* DOCUMENT PASSAGE:
The findings included:
On 12/07/21 at 9:50 pm, the surveyor interviewed Staff Member #5 (Director of Case Management). In accordance with being compliant with the Discharge Planning Conditions of Participation, the surveyor requested evidence of the auditing practice of patient discharge plans. Staff Member #5 stated no such auditing or review of the facility's discharge planning process had been performed for "about two years". Staff Member #5 stated they had documentation of reviewing discharge plans during this time but that no such review has occurred since.
On 12/07/21 at 1:14 pm, Staff Member #5 provided discharge planning audit documentation from January 2020 through June 2020. When asked why the ongoing review of representative samples of discharge plans were not performed following this date, Staff Member #5 stated that the facility had essentially rebranded the Case Management department around this time which resulted in the task being discontinued.

* GIVEN INFORMATION:
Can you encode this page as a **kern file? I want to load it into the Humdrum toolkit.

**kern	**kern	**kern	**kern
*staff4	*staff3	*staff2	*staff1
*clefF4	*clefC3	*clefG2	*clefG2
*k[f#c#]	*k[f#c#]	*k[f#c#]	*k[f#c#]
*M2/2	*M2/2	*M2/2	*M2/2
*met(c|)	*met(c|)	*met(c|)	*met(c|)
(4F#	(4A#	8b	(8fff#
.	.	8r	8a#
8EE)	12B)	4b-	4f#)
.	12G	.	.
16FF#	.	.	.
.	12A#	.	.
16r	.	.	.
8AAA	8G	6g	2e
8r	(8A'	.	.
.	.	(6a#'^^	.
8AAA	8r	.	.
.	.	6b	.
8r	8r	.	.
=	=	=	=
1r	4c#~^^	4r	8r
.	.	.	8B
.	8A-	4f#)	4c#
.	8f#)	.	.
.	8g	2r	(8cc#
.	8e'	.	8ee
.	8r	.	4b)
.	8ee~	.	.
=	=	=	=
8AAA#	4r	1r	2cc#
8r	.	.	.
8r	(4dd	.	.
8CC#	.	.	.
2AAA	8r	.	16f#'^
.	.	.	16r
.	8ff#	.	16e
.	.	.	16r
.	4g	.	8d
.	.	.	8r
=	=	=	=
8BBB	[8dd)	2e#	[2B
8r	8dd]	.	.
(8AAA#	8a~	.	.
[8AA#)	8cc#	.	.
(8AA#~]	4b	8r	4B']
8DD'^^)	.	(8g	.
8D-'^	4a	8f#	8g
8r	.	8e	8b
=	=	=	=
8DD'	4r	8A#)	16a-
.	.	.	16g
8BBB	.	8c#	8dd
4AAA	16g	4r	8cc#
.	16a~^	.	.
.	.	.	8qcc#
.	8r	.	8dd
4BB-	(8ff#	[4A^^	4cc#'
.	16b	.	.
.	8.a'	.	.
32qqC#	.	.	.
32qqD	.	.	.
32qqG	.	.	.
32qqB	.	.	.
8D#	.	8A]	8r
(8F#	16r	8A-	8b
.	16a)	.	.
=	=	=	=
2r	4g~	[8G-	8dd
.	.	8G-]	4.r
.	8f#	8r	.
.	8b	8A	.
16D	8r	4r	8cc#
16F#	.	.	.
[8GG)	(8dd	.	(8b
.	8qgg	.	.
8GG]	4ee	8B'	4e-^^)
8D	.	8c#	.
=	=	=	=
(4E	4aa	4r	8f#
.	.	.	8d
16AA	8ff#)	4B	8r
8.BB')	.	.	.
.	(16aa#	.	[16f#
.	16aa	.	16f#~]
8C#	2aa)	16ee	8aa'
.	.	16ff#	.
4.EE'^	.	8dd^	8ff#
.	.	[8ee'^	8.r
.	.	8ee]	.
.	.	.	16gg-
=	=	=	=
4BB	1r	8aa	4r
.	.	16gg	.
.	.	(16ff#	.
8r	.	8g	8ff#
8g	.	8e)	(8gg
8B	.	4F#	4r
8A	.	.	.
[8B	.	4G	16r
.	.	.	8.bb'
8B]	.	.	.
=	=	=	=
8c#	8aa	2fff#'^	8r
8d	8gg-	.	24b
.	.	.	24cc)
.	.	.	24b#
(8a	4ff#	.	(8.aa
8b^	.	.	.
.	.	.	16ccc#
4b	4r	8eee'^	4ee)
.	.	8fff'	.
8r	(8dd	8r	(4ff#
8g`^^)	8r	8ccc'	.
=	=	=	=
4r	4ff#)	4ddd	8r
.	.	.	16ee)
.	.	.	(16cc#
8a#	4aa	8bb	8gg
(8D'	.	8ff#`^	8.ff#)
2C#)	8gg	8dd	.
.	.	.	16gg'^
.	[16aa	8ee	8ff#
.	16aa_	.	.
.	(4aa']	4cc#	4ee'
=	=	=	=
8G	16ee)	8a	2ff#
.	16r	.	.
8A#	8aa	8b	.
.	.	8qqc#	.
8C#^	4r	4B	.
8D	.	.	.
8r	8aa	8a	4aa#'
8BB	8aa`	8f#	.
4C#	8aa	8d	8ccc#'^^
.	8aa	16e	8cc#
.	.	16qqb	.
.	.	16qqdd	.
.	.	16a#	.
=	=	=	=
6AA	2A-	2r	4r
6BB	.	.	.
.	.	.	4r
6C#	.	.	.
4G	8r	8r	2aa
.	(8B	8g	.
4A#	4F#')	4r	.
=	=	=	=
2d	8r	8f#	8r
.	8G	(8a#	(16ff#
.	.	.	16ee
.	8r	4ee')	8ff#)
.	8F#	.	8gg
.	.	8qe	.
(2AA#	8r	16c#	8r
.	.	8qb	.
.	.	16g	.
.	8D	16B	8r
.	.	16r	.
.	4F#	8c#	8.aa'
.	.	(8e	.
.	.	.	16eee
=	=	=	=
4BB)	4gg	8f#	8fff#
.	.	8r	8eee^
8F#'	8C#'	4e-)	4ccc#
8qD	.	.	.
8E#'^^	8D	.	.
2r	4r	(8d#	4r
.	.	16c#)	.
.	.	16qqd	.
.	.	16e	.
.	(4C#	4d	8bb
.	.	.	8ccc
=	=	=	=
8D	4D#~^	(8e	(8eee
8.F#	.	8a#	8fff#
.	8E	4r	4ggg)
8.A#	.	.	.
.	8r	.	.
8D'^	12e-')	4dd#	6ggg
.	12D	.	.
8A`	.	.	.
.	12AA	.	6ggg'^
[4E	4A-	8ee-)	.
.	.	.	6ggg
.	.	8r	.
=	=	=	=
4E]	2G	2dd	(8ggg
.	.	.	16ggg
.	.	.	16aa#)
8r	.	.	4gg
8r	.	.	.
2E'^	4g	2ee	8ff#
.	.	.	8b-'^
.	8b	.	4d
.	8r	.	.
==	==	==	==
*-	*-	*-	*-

* ACTIVITY: Continue the survey findings on discharge planning audits, beginning right after the last sentence shown. You can ignore the rows for this.

* EXPECTED ANSWER:
During interview, the surveyor requested Staff Member #5 to provide the policy, procedure, or other facility guidelines pertaining to the periodic assessment of its discharge planning process.
On 12/07/21 at 1:50 pm, the surveyor met for interview with Staff Member #3 (Licensing and Accreditation Specialist) and Staff Member #6 (Regulatory and Risk Management). Both Staff Member #3 and Staff Member #6 confirmed that no such policy or procedure exists related to discharge planning assessment and auditing. Staff Member #3 added that Staff Member #5 did perform discharge planning reviews during 2019 and throughout the first two (2) quarters of 2020 but that none has occurred since.